Je poursuivrai juste sur ce que dis Mitsu sur le fait que l'on a plus peur de s'asseoir à côté d'un Noir ou d'un Arabe qu'à côté d'un Blanc (j'apporterai la nuance, que c'est surtout à côté d'un Noir ou d'un Arabe jeune de sexe masculin et habillé d'une certaine façon (donc, pas en costard-cravate)). En fait, en soit, c'est déjà une pensée raciste, mais qui est partagée même par des gens non-racistes et même par des Noirs et des Arabes! Ce n'est pas une simple question de statistiques, car statistiquement, il y a bien plus d'accident de voitures que d'avion, mais cela n'empêche pas que l'on ait plus d'appréhension de prendre l'avion que de monter en voiture. C'est tout simplement parce que notre société est imprégnée par ce type de pensée, du coup, même sans être raciste soi-même, on peut penser ça.
Je connais deux exemples de personnes non-racistes avec des pensées racistes qui sont assez emblématiques. Déjà, une fille noire que j'avais interviewée à une certaine époque, adoptée par des parents blancs, pas spécialement élevée dans un environnement raciste et jamais victime de racisme. Pourtant, elle nous a quand même révélé qu'elle ressentait un certain malaise face aux personnes de couleur et qu'elle ressentait presque cela comme une tare.
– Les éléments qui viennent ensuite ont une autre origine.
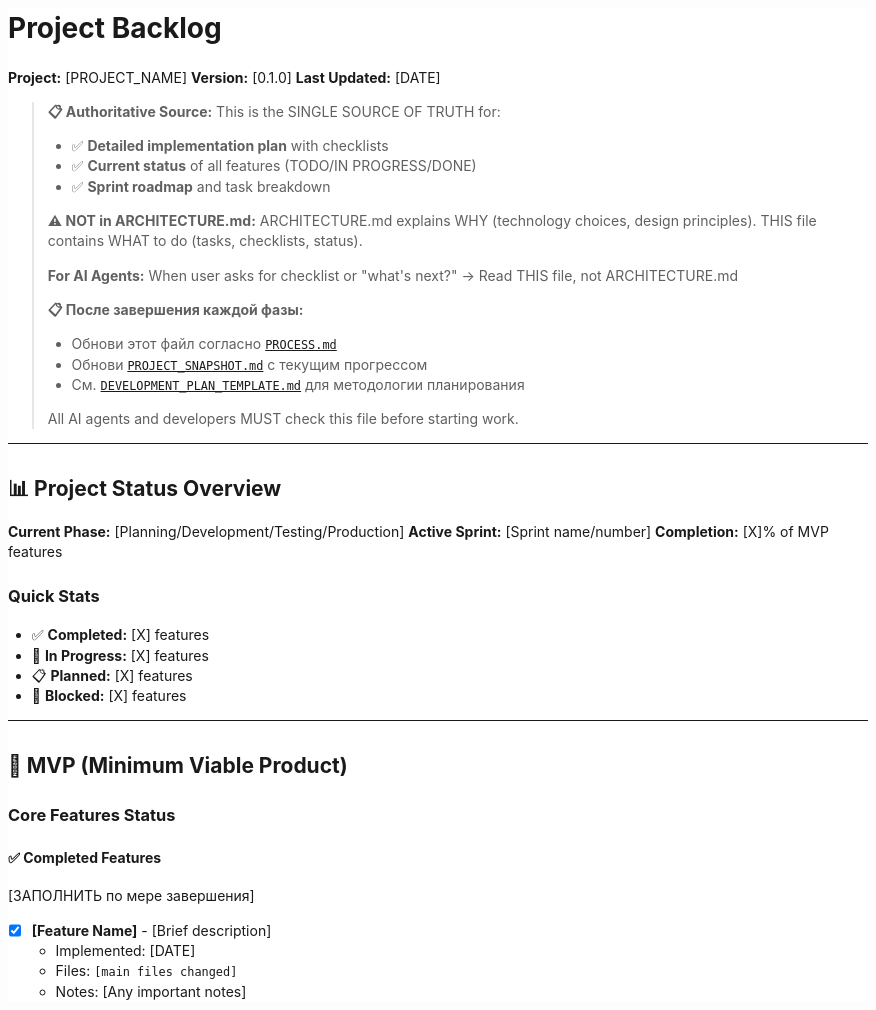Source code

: # Project Backlog

**Project:** [PROJECT_NAME]
**Version:** [0.1.0]
**Last Updated:** [DATE]

> **📋 Authoritative Source:** This is the SINGLE SOURCE OF TRUTH for:
> - ✅ **Detailed implementation plan** with checklists
> - ✅ **Current status** of all features (TODO/IN PROGRESS/DONE)
> - ✅ **Sprint roadmap** and task breakdown
>
> **⚠️ NOT in ARCHITECTURE.md:**
> ARCHITECTURE.md explains WHY (technology choices, design principles).
> THIS file contains WHAT to do (tasks, checklists, status).
>
> **For AI Agents:**
> When user asks for checklist or "what's next?" → Read THIS file, not ARCHITECTURE.md
>
> **📋 После завершения каждой фазы:**
> - Обнови этот файл согласно [`PROCESS.md`](./PROCESS.md)
> - Обнови [`PROJECT_SNAPSHOT.md`](./PROJECT_SNAPSHOT.md) с текущим прогрессом
> - См. [`DEVELOPMENT_PLAN_TEMPLATE.md`](./DEVELOPMENT_PLAN_TEMPLATE.md) для методологии планирования
>
> All AI agents and developers MUST check this file before starting work.

---

## 📊 Project Status Overview

**Current Phase:** [Planning/Development/Testing/Production]
**Active Sprint:** [Sprint name/number]
**Completion:** [X]% of MVP features

### Quick Stats
- ✅ **Completed:** [X] features
- 🚧 **In Progress:** [X] features
- 📋 **Planned:** [X] features
- 🔴 **Blocked:** [X] features

---

## 🎯 MVP (Minimum Viable Product)

### Core Features Status

#### ✅ Completed Features
[ЗАПОЛНИТЬ по мере завершения]

- [x] **[Feature Name]** - [Brief description]
  - Implemented: [DATE]
  - Files: `[main files changed]`
  - Notes: [Any important notes]
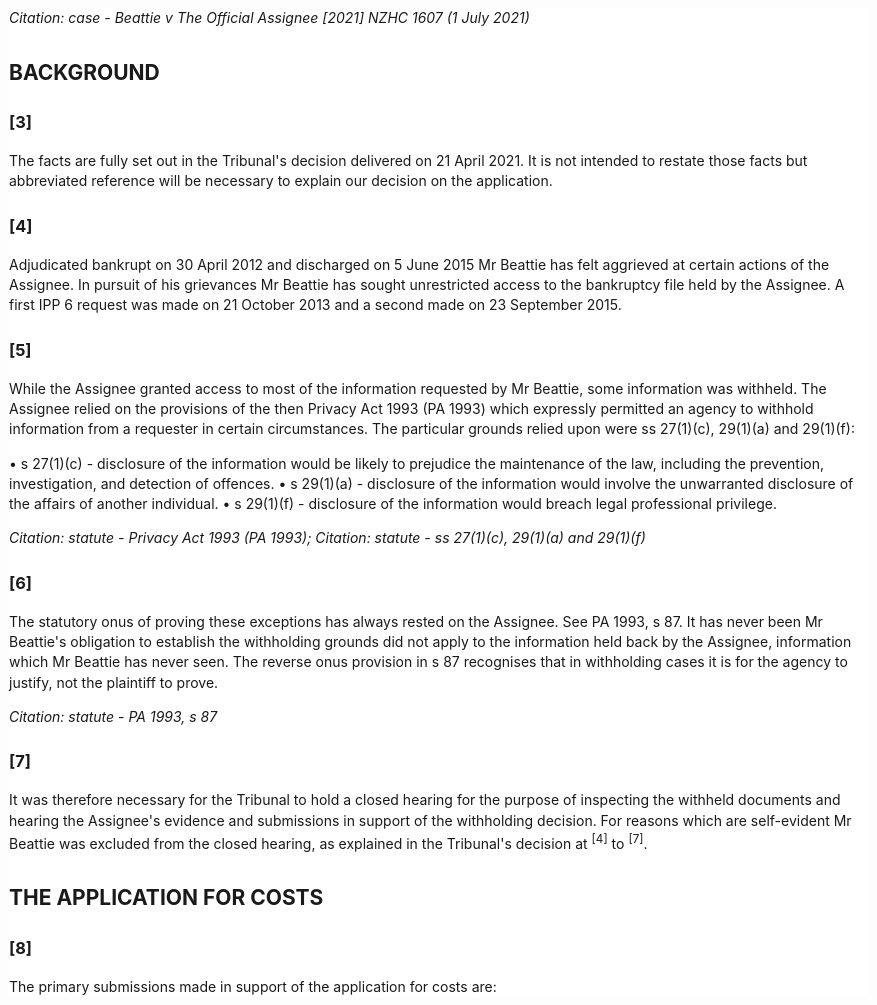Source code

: *Citation: case - Beattie v The Official Assignee [2021] NZHC 1607 (1 July 2021)*

## BACKGROUND

### [3]
The facts are fully set out in the Tribunal's decision delivered on 21 April 2021. It is not intended to restate those facts but abbreviated reference will be necessary to explain our decision on the application.

### [4]
Adjudicated bankrupt on 30 April 2012 and discharged on 5 June 2015 Mr Beattie has felt aggrieved at certain actions of the Assignee. In pursuit of his grievances Mr Beattie has sought unrestricted access to the bankruptcy file held by the Assignee. A first IPP 6 request was made on 21 October 2013 and a second made on 23 September 2015.

### [5]
While the Assignee granted access to most of the information requested by Mr Beattie, some information was withheld. The Assignee relied on the provisions of the then Privacy Act 1993 (PA 1993) which expressly permitted an agency to withhold information from a requester in certain circumstances. The particular grounds relied upon were ss 27(1)(c), 29(1)(a) and 29(1)(f):

• s 27(1)(c) - disclosure of the information would be likely to prejudice the maintenance of the law, including the prevention, investigation, and detection of offences.
• s 29(1)(a) - disclosure of the information would involve the unwarranted disclosure of the affairs of another individual.
• s 29(1)(f) - disclosure of the information would breach legal professional privilege.

*Citation: statute - Privacy Act 1993 (PA 1993); Citation: statute - ss 27(1)(c), 29(1)(a) and 29(1)(f)*

### [6]
The statutory onus of proving these exceptions has always rested on the Assignee. See PA 1993, s 87. It has never been Mr Beattie's obligation to establish the withholding grounds did not apply to the information held back by the Assignee, information which Mr Beattie has never seen. The reverse onus provision in s 87 recognises that in withholding cases it is for the agency to justify, not the plaintiff to prove.

*Citation: statute - PA 1993, s 87*

### [7]
It was therefore necessary for the Tribunal to hold a closed hearing for the purpose of inspecting the withheld documents and hearing the Assignee's evidence and submissions in support of the withholding decision. For reasons which are self-evident Mr Beattie was excluded from the closed hearing, as explained in the Tribunal's decision at <sup>[4]</sup> to <sup>[7]</sup>.

## THE APPLICATION FOR COSTS

### [8]
The primary submissions made in support of the application for costs are:


[^1]: [This decision is to be cited as Beattie v Official Assignee (Costs) [2021] NZHRRT 40. Note publication restrictions.]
L'autre exemple est celui d'une collègue de l'uni, qui comme moi est en Sciences Sociales et donc étudie ce genre de phénomènes et est évidemment anti-raciste. Elle s'est auto-analysée et a remarqué qu'elle-même avait tendance à se sentir mal à l'aise lorsqu'un jeune homme noir s'asseyait à côté d'elle dans le métro.
Bref! Ces deux exemples, ainsi que ce que dit Mitsu, tendent à prouver que le problème du racisme ne se résume pas aux racistes purs et durs. C'est un phénomène bien plus complexe qui imprègne toute la société, même les non-racistes. Et c'est évidemment pareil pour le sexisme et l'homophobie. Et ce qui est fou, c'est que même des gens qui étudient le phénomène en sont imprégnés. (Même si on le remarque et qu'après on s'auto-analyse... -_- Quand on est en sciences sociales, notre vision du monde change et c'est un peu comme si on avait un radar et qu'on passait notre temps à tout analyser. Particulièrement les études genre, on remarque tout le temps du sexisme ordinaire (donc, du sexisme qui n'est ni de la misogynie ni du machisme)...)
Bon, ce n'est pas un message pessimiste pour dire que ce sera toujours comme ça. Mais juste pour dire que combattre le racisme, l'homophobie et le sexisme, c'est pas juste condamner les racistes, les homophobes et les sexistes. C'est bien plus complexe que cela et cela prendra du temps, mais cela ne viendra pas tout seul sans discussions de fond.